Integrated into the architecture of Frist's A Level, the installation juxtaposes modern supergraphics with archival photos to comment on the history and future of women at the University. It works to highlight historic alumnae and female faculty and includes a timeline of notable dates for women's rights on campus.

The exhibit highlights notable alumnae and University faculty, such as Michelle Obama ’85, Elena Kagan ’81, the University’s first female president, Shirley Tilghman, and the first African-American female undergraduate student, Vera Marcus ’72.

The design is a product of Brooklyn-based design firm Isometric Studio, founded by two alumni, Andy Chen ’09 and Waqas Jawaid ’10. Chen and Jawaid spent six months developing the piece into its current form.

According to Chen, the design process relied heavily on consultations with students and faculty to discern their experiences surrounding feminism and gender identity. Isometric Studio worked with Women*s Center Director Amada Sandoval and Program Coordinator Anna Phung to compile the final list of photos from the Mudd Library. 

According to Phung, within the context of the 50th anniversary of the first class of women at the University, the installation should invite a focused gaze on the future of women on campus.
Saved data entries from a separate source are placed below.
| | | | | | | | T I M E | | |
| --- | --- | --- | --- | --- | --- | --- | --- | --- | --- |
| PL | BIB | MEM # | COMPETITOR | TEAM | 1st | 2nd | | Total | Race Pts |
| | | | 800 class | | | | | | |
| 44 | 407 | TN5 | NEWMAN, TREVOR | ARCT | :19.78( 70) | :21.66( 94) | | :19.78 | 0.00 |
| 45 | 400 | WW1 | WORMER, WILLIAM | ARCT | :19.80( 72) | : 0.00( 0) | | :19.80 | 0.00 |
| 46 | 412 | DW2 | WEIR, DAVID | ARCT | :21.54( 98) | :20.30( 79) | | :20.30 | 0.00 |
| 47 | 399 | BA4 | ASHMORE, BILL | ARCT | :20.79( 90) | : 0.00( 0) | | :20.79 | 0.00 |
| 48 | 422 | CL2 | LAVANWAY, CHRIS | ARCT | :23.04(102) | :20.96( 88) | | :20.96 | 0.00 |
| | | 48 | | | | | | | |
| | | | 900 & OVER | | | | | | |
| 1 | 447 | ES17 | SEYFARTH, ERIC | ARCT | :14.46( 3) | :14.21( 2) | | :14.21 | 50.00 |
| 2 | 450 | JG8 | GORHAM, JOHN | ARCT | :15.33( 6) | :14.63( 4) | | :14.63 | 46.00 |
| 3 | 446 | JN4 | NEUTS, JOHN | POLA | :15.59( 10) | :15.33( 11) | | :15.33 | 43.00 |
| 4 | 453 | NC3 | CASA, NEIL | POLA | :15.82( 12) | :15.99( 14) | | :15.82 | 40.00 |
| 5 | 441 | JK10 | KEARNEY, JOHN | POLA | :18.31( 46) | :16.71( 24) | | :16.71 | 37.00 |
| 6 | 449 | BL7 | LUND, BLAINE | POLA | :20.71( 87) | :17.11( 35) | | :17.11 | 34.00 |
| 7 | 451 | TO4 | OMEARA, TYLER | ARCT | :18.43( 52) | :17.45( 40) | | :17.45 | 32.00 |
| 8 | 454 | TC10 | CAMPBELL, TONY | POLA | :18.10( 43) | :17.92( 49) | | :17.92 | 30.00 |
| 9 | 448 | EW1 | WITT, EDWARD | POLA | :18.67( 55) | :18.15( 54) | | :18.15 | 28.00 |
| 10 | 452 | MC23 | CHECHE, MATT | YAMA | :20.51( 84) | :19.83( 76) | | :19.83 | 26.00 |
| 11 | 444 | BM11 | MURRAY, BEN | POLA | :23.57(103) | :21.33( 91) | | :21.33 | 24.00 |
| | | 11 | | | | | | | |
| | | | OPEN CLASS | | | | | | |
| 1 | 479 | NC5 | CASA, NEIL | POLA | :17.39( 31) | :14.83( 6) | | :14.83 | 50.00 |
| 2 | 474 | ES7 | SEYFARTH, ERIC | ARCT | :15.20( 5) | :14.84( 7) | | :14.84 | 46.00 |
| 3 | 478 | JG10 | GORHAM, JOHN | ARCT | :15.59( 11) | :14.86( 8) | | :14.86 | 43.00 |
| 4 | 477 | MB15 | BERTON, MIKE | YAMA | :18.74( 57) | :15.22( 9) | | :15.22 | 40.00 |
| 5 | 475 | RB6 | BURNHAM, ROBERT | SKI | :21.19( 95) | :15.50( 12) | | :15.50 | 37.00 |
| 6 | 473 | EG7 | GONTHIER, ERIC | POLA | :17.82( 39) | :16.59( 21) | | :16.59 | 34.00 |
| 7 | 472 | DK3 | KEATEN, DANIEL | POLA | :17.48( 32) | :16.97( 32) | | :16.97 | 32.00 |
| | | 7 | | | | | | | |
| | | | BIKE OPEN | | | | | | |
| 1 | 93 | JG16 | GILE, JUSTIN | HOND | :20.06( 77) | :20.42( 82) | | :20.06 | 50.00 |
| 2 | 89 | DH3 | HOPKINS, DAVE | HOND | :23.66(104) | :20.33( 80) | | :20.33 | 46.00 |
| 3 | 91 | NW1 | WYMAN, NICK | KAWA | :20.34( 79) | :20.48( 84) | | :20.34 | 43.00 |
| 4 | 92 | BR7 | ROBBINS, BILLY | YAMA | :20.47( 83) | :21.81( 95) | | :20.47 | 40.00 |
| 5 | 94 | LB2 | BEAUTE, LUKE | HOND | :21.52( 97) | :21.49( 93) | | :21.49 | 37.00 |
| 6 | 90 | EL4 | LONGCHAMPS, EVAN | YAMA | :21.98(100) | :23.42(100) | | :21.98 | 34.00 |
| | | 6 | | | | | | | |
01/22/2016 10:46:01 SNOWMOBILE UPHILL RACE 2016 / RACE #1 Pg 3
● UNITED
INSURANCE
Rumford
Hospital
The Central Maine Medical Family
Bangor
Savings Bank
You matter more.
“It is important to think about how we celebrate and honor all of the women who have made an impact, but also think about what this piece means for the next fifty years,” they said. “How do we continue to push, and really open up the definitions of feminism, womanhood, and gender in general?”

The designers said they wanted to emphasize the importance of diversity in their creation.

“We wanted to celebrate 50 years of undergraduate women at Princeton — both to acknowledge the struggle for specific kinds of equity and to gesture towards ways in which the contributions of women and gender non-binary people have made a significant and often unrecognized impact on Princeton’s history and identity,” Chen said.

The installation will have a closing ceremony hosted by the Women*s Center next semester.